The purpose of this study was to compare insulin monotherapy with insulin combination therapy in patients whose diabetes was inadequately controlled (HbA1c ≥7.0%) despite maximally tolerated dosages of sulfonylurea and metformin. Endpoints included glycemic control, insulin dosage, body weight, number of treatment failures, number of hypoglycemic events and symptoms, treatment satisfaction, general well-being, and fear of injections and self testing.
Methods
Design
This was an open-label, parallel group trial of 12 months duration. Patients were randomly assigned to receive NPH insulin at bedtime (Insulatard; Novo Nordisk, Copenhagen, Denmark) in addition to current treatment with sulfonylurea and metformin (insulin combination [IC] group) or to receive a mixture of 30% soluble and 70% NPH insulin (Mixtard 30/70; Novo Nordisk, Copenhagen, Denmark), twice daily before breakfast and dinner (insulin monotherapy [IM] group). Randomization was performed by a telephone call to an independent trial center that used a computer-generated random assignment.

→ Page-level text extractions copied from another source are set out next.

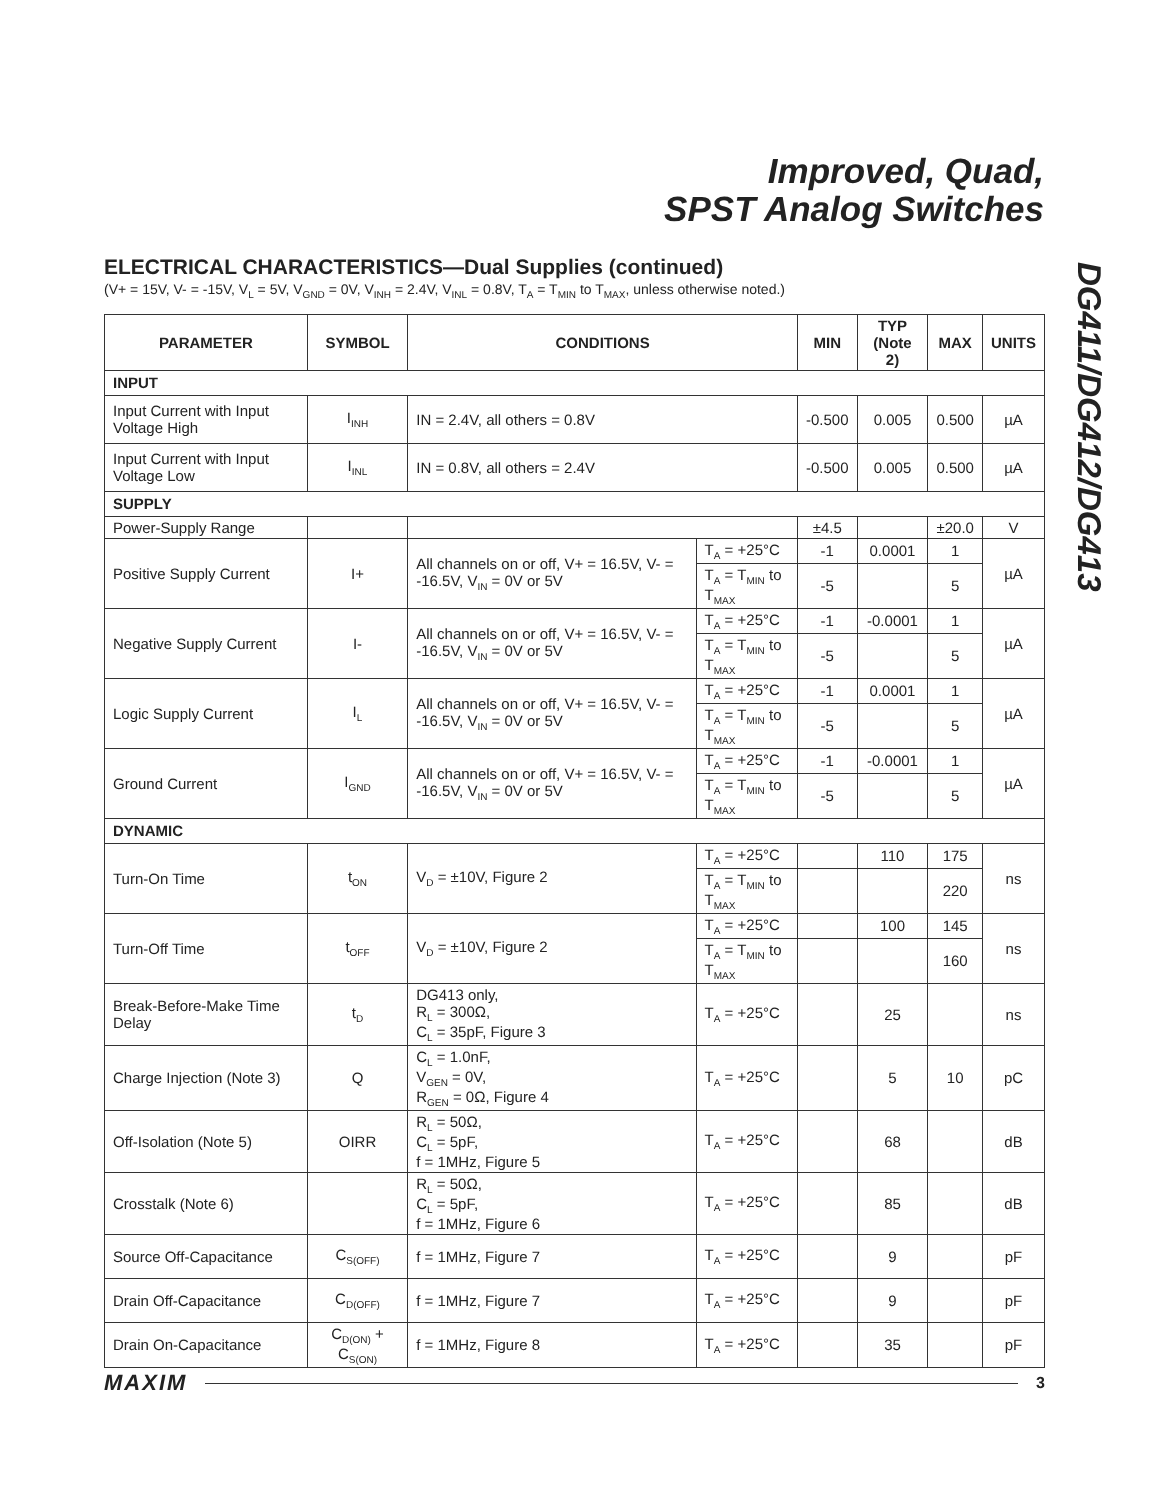Improved, Quad,
SPST Analog Switches
DG411/DG412/DG413
ELECTRICAL CHARACTERISTICS—Dual Supplies (continued)
(V+ = 15V, V- = -15V, V<sub>L</sub> = 5V, V<sub>GND</sub> = 0V, V<sub>INH</sub> = 2.4V, V<sub>INL</sub> = 0.8V, T<sub>A</sub> = T<sub>MIN</sub> to T<sub>MAX</sub>, unless otherwise noted.)
| PARAMETER | SYMBOL | CONDITIONS | | MIN | TYP (Note 2) | MAX | UNITS |
| --- | --- | --- | --- | --- | --- | --- | --- |
| INPUT | | | | | | | |
| Input Current with Input Voltage High | I<sub>INH</sub> | IN = 2.4V, all others = 0.8V | | -0.500 | 0.005 | 0.500 | µA |
| Input Current with Input Voltage Low | I<sub>INL</sub> | IN = 0.8V, all others = 2.4V | | -0.500 | 0.005 | 0.500 | µA |
| SUPPLY | | | | | | | |
| Power-Supply Range | | | | ±4.5 | | ±20.0 | V |
| Positive Supply Current | I+ | All channels on or off, V+ = 16.5V, V- = -16.5V, V<sub>IN</sub> = 0V or 5V | T<sub>A</sub> = +25°C | -1 | 0.0001 | 1 | µA |
| | | | T<sub>A</sub> = T<sub>MIN</sub> to T<sub>MAX</sub> | -5 | | 5 | |
| Negative Supply Current | I- | All channels on or off, V+ = 16.5V, V- = -16.5V, V<sub>IN</sub> = 0V or 5V | T<sub>A</sub> = +25°C | -1 | -0.0001 | 1 | µA |
| | | | T<sub>A</sub> = T<sub>MIN</sub> to T<sub>MAX</sub> | -5 | | 5 | |
| Logic Supply Current | I<sub>L</sub> | All channels on or off, V+ = 16.5V, V- = -16.5V, V<sub>IN</sub> = 0V or 5V | T<sub>A</sub> = +25°C | -1 | 0.0001 | 1 | µA |
| | | | T<sub>A</sub> = T<sub>MIN</sub> to T<sub>MAX</sub> | -5 | | 5 | |
| Ground Current | I<sub>GND</sub> | All channels on or off, V+ = 16.5V, V- = -16.5V, V<sub>IN</sub> = 0V or 5V | T<sub>A</sub> = +25°C | -1 | -0.0001 | 1 | µA |
| | | | T<sub>A</sub> = T<sub>MIN</sub> to T<sub>MAX</sub> | -5 | | 5 | |
| DYNAMIC | | | | | | | |
| Turn-On Time | t<sub>ON</sub> | V<sub>D</sub> = ±10V, Figure 2 | T<sub>A</sub> = +25°C | | 110 | 175 | ns |
| | | | T<sub>A</sub> = T<sub>MIN</sub> to T<sub>MAX</sub> | | | 220 | |
| Turn-Off Time | t<sub>OFF</sub> | V<sub>D</sub> = ±10V, Figure 2 | T<sub>A</sub> = +25°C | | 100 | 145 | ns |
| | | | T<sub>A</sub> = T<sub>MIN</sub> to T<sub>MAX</sub> | | | 160 | |
| Break-Before-Make Time Delay | t<sub>D</sub> | DG413 only, R<sub>L</sub> = 300Ω, C<sub>L</sub> = 35pF, Figure 3 | T<sub>A</sub> = +25°C | | 25 | | ns |
| Charge Injection (Note 3) | Q | C<sub>L</sub> = 1.0nF, V<sub>GEN</sub> = 0V, R<sub>GEN</sub> = 0Ω, Figure 4 | T<sub>A</sub> = +25°C | | 5 | 10 | pC |
| Off-Isolation (Note 5) | OIRR | R<sub>L</sub> = 50Ω, C<sub>L</sub> = 5pF, f = 1MHz, Figure 5 | T<sub>A</sub> = +25°C | | 68 | | dB |
| Crosstalk (Note 6) | | R<sub>L</sub> = 50Ω, C<sub>L</sub> = 5pF, f = 1MHz, Figure 6 | T<sub>A</sub> = +25°C | | 85 | | dB |
| Source Off-Capacitance | C<sub>S(OFF)</sub> | f = 1MHz, Figure 7 | T<sub>A</sub> = +25°C | | 9 | | pF |
| Drain Off-Capacitance | C<sub>D(OFF)</sub> | f = 1MHz, Figure 7 | T<sub>A</sub> = +25°C | | 9 | | pF |
| Drain On-Capacitance | C<sub>D(ON)</sub> + C<sub>S(ON)</sub> | f = 1MHz, Figure 8 | T<sub>A</sub> = +25°C | | 35 | | pF |
MAXIM 3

The medical ethics committee of the University Medical Centre of Utrecht approved the study. All patients gave written informed consent.
Patients
Patients were recruited from family practices in and around the city of Utrecht, the Netherlands. Patients were asked to participate if they were younger than 76 years, had HbA1c ≥7.0% despite treatment with both sulfonylurea and metformin in maximally tolerated dosages, were willing to start insulin therapy, and were deemed by their family physician to be candidates for more tight glycemic control.